> [Required task]
Put only the lines from the line with "family: Plantaginaceae" up to and including the line with "phylum: Bryophyta" into a Markdown table with the columns Row and Line. Number each row and leave out any blank lines.

— START Material shown —

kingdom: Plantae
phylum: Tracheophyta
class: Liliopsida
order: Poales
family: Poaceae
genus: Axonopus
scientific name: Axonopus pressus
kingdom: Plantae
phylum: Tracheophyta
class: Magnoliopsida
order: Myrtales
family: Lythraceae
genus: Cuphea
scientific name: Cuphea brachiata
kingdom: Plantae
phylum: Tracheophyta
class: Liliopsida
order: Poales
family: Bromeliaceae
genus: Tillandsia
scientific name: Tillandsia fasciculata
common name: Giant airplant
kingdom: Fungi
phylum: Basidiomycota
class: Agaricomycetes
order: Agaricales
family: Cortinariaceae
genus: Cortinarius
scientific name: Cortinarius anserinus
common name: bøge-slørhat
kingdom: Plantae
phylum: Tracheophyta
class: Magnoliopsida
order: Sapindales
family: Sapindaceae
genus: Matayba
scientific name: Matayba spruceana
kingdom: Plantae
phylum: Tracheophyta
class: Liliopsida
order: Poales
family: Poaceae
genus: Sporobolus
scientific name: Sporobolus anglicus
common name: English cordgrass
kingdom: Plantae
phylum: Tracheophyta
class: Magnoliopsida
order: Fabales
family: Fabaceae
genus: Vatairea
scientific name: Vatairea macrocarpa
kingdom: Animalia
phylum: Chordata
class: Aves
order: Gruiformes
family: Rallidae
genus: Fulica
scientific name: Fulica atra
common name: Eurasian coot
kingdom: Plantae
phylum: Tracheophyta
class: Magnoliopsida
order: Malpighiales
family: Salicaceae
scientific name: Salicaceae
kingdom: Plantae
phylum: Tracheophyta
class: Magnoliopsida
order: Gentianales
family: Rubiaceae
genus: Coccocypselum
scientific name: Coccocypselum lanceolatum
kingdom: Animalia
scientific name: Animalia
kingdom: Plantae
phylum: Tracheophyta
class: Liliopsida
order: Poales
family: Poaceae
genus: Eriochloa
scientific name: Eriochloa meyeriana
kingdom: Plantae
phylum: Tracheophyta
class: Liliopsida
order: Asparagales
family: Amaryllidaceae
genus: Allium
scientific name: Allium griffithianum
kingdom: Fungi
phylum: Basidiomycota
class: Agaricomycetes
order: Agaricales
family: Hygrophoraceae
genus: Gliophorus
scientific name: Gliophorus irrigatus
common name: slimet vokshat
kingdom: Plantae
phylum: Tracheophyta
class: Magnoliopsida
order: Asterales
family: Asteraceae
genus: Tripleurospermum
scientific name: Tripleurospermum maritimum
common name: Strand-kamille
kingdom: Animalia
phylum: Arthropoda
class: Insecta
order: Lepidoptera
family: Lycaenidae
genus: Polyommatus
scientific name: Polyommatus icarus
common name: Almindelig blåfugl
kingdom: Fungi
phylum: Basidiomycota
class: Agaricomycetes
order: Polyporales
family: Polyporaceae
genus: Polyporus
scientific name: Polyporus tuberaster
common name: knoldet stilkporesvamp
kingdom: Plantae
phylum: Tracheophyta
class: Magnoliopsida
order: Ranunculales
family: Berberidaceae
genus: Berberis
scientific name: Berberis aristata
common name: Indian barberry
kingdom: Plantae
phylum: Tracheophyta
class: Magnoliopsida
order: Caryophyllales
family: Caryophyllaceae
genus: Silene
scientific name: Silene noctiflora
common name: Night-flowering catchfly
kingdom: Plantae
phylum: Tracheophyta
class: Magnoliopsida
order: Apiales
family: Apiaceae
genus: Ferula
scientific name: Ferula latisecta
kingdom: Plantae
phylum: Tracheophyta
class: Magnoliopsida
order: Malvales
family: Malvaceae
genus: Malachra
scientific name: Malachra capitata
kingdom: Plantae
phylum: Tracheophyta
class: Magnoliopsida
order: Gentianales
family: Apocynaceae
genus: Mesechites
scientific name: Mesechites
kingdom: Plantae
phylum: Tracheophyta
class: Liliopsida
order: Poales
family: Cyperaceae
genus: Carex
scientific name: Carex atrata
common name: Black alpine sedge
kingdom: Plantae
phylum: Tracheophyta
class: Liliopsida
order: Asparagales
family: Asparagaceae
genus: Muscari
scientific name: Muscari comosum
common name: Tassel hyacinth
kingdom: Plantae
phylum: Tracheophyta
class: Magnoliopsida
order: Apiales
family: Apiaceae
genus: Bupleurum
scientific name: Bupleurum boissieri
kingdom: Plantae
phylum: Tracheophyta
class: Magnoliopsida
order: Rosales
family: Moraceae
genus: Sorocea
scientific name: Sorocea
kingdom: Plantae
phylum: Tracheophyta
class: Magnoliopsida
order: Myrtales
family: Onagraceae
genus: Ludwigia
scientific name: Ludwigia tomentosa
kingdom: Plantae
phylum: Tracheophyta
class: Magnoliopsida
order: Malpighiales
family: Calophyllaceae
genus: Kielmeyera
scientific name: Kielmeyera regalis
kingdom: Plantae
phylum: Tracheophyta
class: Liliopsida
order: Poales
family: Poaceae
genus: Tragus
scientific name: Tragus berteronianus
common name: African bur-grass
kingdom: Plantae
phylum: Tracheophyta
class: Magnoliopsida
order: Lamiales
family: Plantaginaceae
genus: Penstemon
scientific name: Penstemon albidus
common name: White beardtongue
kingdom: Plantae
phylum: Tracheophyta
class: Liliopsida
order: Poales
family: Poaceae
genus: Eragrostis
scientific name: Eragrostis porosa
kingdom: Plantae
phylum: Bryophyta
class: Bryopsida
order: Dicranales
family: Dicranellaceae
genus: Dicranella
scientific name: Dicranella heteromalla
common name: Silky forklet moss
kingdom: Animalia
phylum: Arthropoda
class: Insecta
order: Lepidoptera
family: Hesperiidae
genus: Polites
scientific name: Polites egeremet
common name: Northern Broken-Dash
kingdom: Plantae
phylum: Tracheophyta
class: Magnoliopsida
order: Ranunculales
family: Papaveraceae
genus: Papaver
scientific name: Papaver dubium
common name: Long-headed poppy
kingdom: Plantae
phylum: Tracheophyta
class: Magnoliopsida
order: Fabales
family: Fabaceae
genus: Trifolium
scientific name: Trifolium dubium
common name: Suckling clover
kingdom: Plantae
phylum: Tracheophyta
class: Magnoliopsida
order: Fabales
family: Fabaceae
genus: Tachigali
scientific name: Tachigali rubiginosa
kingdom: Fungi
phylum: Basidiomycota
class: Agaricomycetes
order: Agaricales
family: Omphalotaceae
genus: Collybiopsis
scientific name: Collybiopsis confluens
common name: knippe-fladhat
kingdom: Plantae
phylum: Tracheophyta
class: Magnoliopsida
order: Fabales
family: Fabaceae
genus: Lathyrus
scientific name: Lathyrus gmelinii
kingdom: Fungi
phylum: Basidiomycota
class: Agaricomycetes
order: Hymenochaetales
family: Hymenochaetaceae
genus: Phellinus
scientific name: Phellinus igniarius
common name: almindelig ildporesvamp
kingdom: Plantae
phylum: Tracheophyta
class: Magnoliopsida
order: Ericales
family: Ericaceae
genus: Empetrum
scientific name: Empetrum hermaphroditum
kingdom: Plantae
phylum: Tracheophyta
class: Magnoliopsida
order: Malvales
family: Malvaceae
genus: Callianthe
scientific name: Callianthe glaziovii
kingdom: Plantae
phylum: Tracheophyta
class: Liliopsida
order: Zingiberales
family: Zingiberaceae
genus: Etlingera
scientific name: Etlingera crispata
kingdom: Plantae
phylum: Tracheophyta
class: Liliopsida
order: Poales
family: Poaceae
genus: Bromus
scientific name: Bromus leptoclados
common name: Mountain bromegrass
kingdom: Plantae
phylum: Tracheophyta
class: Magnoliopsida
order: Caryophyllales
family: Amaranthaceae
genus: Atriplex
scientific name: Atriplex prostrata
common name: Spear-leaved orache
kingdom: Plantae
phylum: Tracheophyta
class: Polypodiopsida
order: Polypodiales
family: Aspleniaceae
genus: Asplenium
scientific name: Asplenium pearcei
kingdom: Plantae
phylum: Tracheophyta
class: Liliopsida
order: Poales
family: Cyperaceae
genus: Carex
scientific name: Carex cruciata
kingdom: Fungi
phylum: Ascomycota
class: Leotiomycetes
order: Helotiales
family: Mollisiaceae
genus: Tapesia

— END Material shown —

> [Output below]
| Row | Line |
|---|---|
| 1 | family: Plantaginaceae |
| 2 | genus: Penstemon |
| 3 | scientific name: Penstemon albidus |
| 4 | common name: White beardtongue |
| 5 | kingdom: Plantae |
| 6 | phylum: Tracheophyta |
| 7 | class: Liliopsida |
| 8 | order: Poales |
| 9 | family: Poaceae |
| 10 | genus: Eragrostis |
| 11 | scientific name: Eragrostis porosa |
| 12 | kingdom: Plantae |
| 13 | phylum: Bryophyta |